As discussed in scalability#931 (closed) we have turned this flag on for various projects already. We now want to turn it on for gitlab-com/www-gitlab-com.
Change Details
- Services Impacted - ServiceGit ServiceGitaly
- Change Technician - @jacobvosmaer-gitlab
- Change Criticality - C3,
- Change Type - changeunscheduled, changescheduled
- Change Reviewer - DRI for the review of this change
- Due Date - Date and time (in UTC) for the execution of the change
- Time tracking - Time, in minutes, needed to execute all change steps, including rollback
- Downtime Component - If there is a need for downtime, include downtime estimate here
Detailed steps for the change
Pre-Change Steps - steps to be completed before execution of the change
Estimated Time to Complete (mins) - 5
-
Ensure the cache is enabled in gprd.
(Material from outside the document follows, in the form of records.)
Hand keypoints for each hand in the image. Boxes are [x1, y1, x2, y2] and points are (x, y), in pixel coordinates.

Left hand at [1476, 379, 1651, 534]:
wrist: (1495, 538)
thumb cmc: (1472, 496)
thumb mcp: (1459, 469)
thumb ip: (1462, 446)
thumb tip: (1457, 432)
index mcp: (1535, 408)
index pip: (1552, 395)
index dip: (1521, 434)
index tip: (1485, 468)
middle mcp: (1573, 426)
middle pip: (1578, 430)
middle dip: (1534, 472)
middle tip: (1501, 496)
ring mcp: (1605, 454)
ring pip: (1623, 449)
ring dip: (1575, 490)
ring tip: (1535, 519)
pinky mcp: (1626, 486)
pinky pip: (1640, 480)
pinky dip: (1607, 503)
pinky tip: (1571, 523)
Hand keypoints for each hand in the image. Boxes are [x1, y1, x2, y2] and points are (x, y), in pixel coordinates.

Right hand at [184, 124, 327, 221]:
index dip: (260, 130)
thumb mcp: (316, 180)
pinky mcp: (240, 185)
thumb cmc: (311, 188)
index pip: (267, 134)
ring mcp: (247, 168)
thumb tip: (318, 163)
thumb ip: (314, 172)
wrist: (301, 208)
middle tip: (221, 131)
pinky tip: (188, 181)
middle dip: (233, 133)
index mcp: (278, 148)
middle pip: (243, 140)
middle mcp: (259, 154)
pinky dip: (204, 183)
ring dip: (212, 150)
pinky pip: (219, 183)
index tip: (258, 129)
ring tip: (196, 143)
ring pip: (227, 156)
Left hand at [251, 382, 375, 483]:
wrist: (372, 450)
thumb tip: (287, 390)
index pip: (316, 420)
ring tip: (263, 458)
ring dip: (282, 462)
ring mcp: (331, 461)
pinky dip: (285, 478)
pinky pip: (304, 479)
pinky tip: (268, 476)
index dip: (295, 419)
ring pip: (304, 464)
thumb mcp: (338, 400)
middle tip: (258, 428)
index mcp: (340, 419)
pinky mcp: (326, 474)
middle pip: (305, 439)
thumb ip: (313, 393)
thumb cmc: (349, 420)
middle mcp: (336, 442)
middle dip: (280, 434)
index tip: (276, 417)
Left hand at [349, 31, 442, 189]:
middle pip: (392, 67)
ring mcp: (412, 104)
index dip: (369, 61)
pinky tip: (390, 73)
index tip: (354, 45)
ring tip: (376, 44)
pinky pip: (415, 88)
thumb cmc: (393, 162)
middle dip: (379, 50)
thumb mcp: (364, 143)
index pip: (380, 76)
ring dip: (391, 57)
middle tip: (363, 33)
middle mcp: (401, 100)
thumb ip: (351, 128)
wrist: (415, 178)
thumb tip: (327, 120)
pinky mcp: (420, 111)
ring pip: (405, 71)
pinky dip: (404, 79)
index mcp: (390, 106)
Both queries should return the same number. -
Notify #whats-happening-at-gitlab
that we are toggling a feature flag on gitlab-com/www-gitlab-com
Change Steps - steps to take to execute the change
Estimated Time to Complete (mins) - 20
-
/chatops run feature set gitaly_upload_pack_gitaly_hooks true --project gitlab-com/www-gitlab-com
Post-Change Steps - steps to take to verify the change
Estimated Time to Complete (mins) - 20
-
git clone --bare --depth=1 https://gitlab.com/gitlab-com/www-gitlab-com.git
Rollback
Rollback steps - steps to be taken in the event of a need to rollback this change
Estimated Time to Complete (mins) - 5
-
/chatops run feature delete gitaly_upload_pack_gitaly_hooks
Monitoring
Key metrics to observe
-
Metric: Gitaly Apdex, Errors and Saturation
- Location: https://dashboards.gitlab.net/d/gitaly-main/gitaly-overview?orgId=1&var-PROMETHEUS_DS=Global&var-environment=gprd&var-stage=main&var-sigma=2
- What changes to this metric should prompt a rollback: apdex decrease, error increase, saturation increase
-
Metric: Gitaly PackObjectsHook request rate and error rate
- Location: https://dashboards.gitlab.net/d/000000199/gitaly-feature-status?orgId=1&refresh=5s&var-environment=gprd&var-method=PackObjectsHook&var-prometheus=prometheus-01-inf-gprd
- What changes to this metric should prompt a rollback: non zero error rate
-
Metric: Disk space utilization
- Location: custom query
- What changes to this metric should prompt a rollback: notable increase
-
Metric: Disk write throughput
- Location: custom query
- What changes to this metric should prompt a rollback: ??
-
Metric: packfile cache hit rate
- Location: thanos
-
Metric: packfile cache disk usage
- Location: thanos
Summary of infrastructure changes
-
Does this change introduce new compute instances? -
Does this change re-size any existing compute instances? -
Does this change introduce any additional usage of tooling like Elastic Search, CDNs, Cloudflare, etc?
Summary of the above
Changes checklist
-
This issue has a criticality label (e.g. C1, C2, C3, C4) and a change-type label (e.g. changeunscheduled, changescheduled) based on the Change Management Criticalities. -
This issue has the change technician as the assignee. -
Pre-Change, Change, Post-Change, and Rollback steps and have been filled out and reviewed. -
Necessary approvals have been completed based on the Change Management Workflow. -
Change has been tested in staging and results noted in a comment on this issue. -
A dry-run has been conducted and results noted in a comment on this issue. -
SRE on-call has been informed prior to change being rolled out. (In #production channel, mention @sre-oncall
and this issue and await their acknowledgement.) -
There are currently no active incidents.